BEGIN TASK DATA

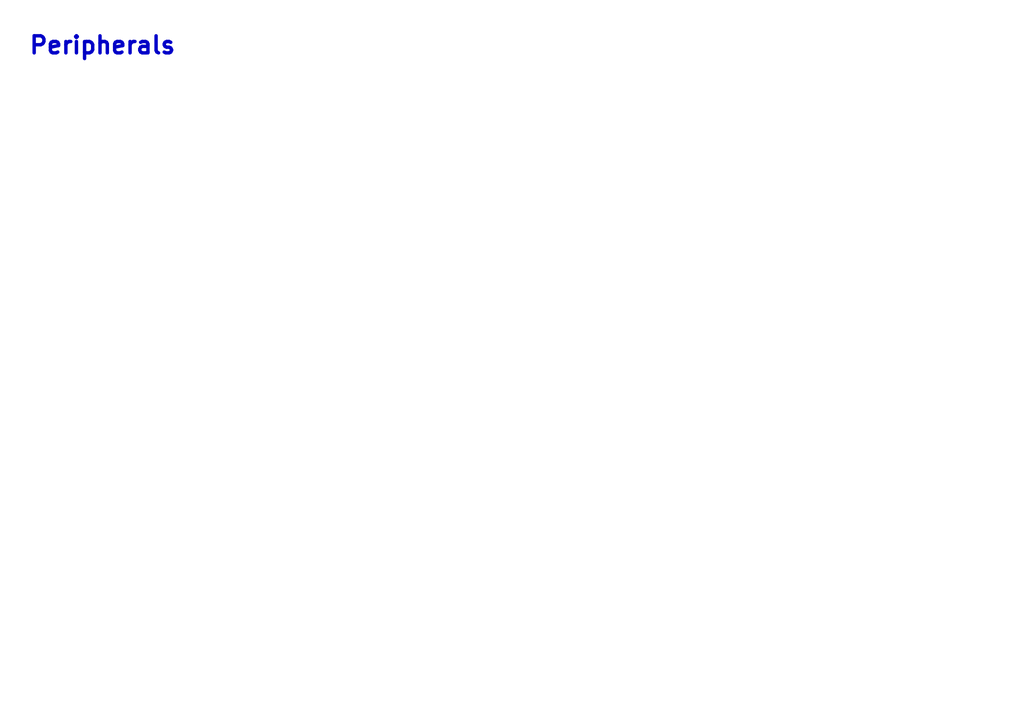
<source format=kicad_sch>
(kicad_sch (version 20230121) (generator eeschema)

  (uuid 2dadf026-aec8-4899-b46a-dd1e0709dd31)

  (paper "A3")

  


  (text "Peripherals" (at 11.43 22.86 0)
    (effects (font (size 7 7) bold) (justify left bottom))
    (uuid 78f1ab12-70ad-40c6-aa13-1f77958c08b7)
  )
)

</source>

END TASK DATA

* [TASK TO COMPLETE]: Write out all the entries word for word, but drop the pictures.

* [REPLY]:
<source format=kicad_sch>
(kicad_sch (version 20230121) (generator eeschema)

  (uuid 2dadf026-aec8-4899-b46a-dd1e0709dd31)

  (paper "A3")

  


  (text "Peripherals" (at 11.43 22.86 0)
    (effects (font (size 7 7) bold) (justify left bottom))
    (uuid 78f1ab12-70ad-40c6-aa13-1f77958c08b7)
  )
)

</source>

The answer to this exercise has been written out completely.